## Exercise data:
###

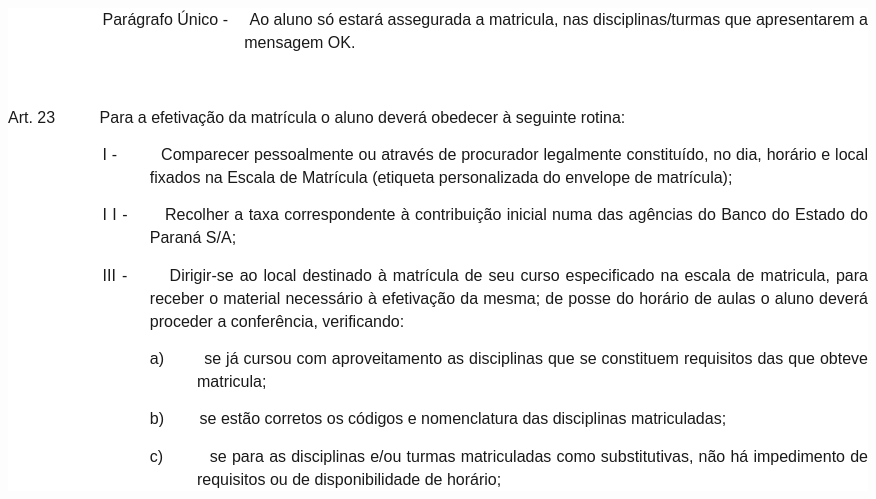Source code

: <p class=MsoNormal style='margin-left:177.2pt;text-align:justify;text-indent:
-106.3pt'><span style='font-size:12.0pt;mso-bidi-font-size:10.0pt;font-family:
Arial;mso-bidi-font-family:"Times New Roman"'>Parágrafo Único - <span
style='mso-tab-count:1'>    </span>Ao aluno só estará assegurada a matricula,
nas disciplinas/turmas que apre­sentarem a mensagem OK. <o:p></o:p></span></p>

<p class=MsoNormal style='margin-left:177.2pt;text-align:justify;text-indent:
-106.3pt'><span style='font-size:12.0pt;mso-bidi-font-size:10.0pt;font-family:
Arial;mso-bidi-font-family:"Times New Roman"'><o:p>&nbsp;</o:p></span></p>

<p class=MsoNormal style='margin-left:70.9pt;text-align:justify;text-indent:
-70.9pt'><span style='font-size:12.0pt;mso-bidi-font-size:10.0pt;font-family:
Arial;mso-bidi-font-family:"Times New Roman"'>Art. 23 <span style='mso-tab-count:
1'>         </span>Para a efetivação da matrícula o aluno deverá obedecer à
seguinte rotina:<o:p></o:p></span></p>

<p class=MsoNormal style='margin-left:106.35pt;text-align:justify;text-indent:
-35.45pt'><span style='font-size:12.0pt;mso-bidi-font-size:10.0pt;font-family:
Arial;mso-bidi-font-family:"Times New Roman"'>I -<span style='mso-tab-count:
1'>         </span>Comparecer pessoalmente ou através de procurador legalmente
constituído, no dia, horário e local fixados na Escala de Matrícula (etiqueta
personalizada do envelope de matrícula);<o:p></o:p></span></p>

<p class=MsoNormal style='margin-left:106.35pt;text-align:justify;text-indent:
-35.45pt'><span style='font-size:12.0pt;mso-bidi-font-size:10.0pt;font-family:
Arial;mso-bidi-font-family:"Times New Roman"'>I I -<span style='mso-tab-count:
1'>       </span>Recolher a taxa correspondente à contribuição inicial numa das
agências do Banco do Estado do Paraná S/A;<o:p></o:p></span></p>

<p class=MsoNormal style='margin-left:106.35pt;text-align:justify;text-indent:
-35.45pt'><span style='font-size:12.0pt;mso-bidi-font-size:10.0pt;font-family:
Arial;mso-bidi-font-family:"Times New Roman"'>III -<span style='mso-tab-count:
1'>       </span>Dirigir-se ao local destinado à matrícula de seu curso
especificado na escala de matri­cula, para receber o material necessário à
efetivação da mesma; de posse do horário de aulas o aluno deverá proceder a
conferência, verificando:<o:p></o:p></span></p>

<p class=MsoNormal style='margin-left:5.0cm;text-align:justify;text-indent:
-35.4pt'><span style='font-size:12.0pt;mso-bidi-font-size:10.0pt;font-family:
Arial;mso-bidi-font-family:"Times New Roman"'>a)<span style='mso-tab-count:
1'>        </span>se já cursou com aproveitamento as disciplinas que se
constituem requisitos das que obteve matricula;<o:p></o:p></span></p>

<p class=MsoNormal style='margin-left:5.0cm;text-align:justify;text-indent:
-35.4pt'><span style='font-size:12.0pt;mso-bidi-font-size:10.0pt;font-family:
Arial;mso-bidi-font-family:"Times New Roman"'>b)<span style='mso-tab-count:
1'>        </span>se estão corretos os códigos e nomenclatura das disciplinas
matriculadas;<o:p></o:p></span></p>

<p class=MsoNormal style='margin-left:5.0cm;text-align:justify;text-indent:
-35.4pt'><span style='font-size:12.0pt;mso-bidi-font-size:10.0pt;font-family:
Arial;mso-bidi-font-family:"Times New Roman"'>c)<span style='mso-tab-count:
1'>         </span>se para as disciplinas e/ou turmas matriculadas como
substitutivas, não há impe­dimento de requisitos ou de disponibilidade de
horário;<o:p></o:p></span></p>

###

## Action item:
Copy out, from the records above, every line that holds the string "requisitos".

## Task result:
constituem requisitos das que obteve matricula;<o:p></o:p></span></p>
substitutivas, não há impe­dimento de requisitos ou de disponibilidade de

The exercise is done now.